▶ **EXERCISE**
Reproduce each of the following records verbatim, preserving every character and line break.

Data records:

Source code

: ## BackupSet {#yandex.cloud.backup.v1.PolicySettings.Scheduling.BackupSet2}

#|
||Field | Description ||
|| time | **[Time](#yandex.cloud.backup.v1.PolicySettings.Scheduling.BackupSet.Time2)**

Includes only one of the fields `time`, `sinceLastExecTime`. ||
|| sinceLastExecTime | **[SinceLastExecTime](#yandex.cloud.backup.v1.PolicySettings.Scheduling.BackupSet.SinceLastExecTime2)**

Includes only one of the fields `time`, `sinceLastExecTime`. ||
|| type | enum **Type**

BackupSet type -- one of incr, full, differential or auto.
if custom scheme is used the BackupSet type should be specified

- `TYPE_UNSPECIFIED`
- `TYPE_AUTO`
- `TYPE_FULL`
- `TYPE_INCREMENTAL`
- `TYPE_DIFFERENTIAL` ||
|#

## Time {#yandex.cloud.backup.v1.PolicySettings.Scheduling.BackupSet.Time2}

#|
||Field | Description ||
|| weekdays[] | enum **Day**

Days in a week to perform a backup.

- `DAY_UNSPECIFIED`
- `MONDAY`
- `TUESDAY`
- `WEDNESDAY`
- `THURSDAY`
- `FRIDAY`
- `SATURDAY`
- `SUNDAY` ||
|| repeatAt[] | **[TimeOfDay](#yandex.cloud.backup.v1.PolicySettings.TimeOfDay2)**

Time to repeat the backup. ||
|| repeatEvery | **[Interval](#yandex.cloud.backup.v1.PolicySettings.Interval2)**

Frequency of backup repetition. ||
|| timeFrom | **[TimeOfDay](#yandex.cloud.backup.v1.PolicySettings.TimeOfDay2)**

▶ **ANSWER TO THIS EXERCISE**
Source code

: ## BackupSet {#yandex.cloud.backup.v1.PolicySettings.Scheduling.BackupSet2}

#|
||Field | Description ||
|| time | **[Time](#yandex.cloud.backup.v1.PolicySettings.Scheduling.BackupSet.Time2)**

Includes only one of the fields `time`, `sinceLastExecTime`. ||
|| sinceLastExecTime | **[SinceLastExecTime](#yandex.cloud.backup.v1.PolicySettings.Scheduling.BackupSet.SinceLastExecTime2)**

Includes only one of the fields `time`, `sinceLastExecTime`. ||
|| type | enum **Type**

BackupSet type -- one of incr, full, differential or auto.
if custom scheme is used the BackupSet type should be specified

- `TYPE_UNSPECIFIED`
- `TYPE_AUTO`
- `TYPE_FULL`
- `TYPE_INCREMENTAL`
- `TYPE_DIFFERENTIAL` ||
|#

## Time {#yandex.cloud.backup.v1.PolicySettings.Scheduling.BackupSet.Time2}

#|
||Field | Description ||
|| weekdays[] | enum **Day**

Days in a week to perform a backup.

- `DAY_UNSPECIFIED`
- `MONDAY`
- `TUESDAY`
- `WEDNESDAY`
- `THURSDAY`
- `FRIDAY`
- `SATURDAY`
- `SUNDAY` ||
|| repeatAt[] | **[TimeOfDay](#yandex.cloud.backup.v1.PolicySettings.TimeOfDay2)**

Time to repeat the backup. ||
|| repeatEvery | **[Interval](#yandex.cloud.backup.v1.PolicySettings.Interval2)**

Frequency of backup repetition. ||
|| timeFrom | **[TimeOfDay](#yandex.cloud.backup.v1.PolicySettings.TimeOfDay2)**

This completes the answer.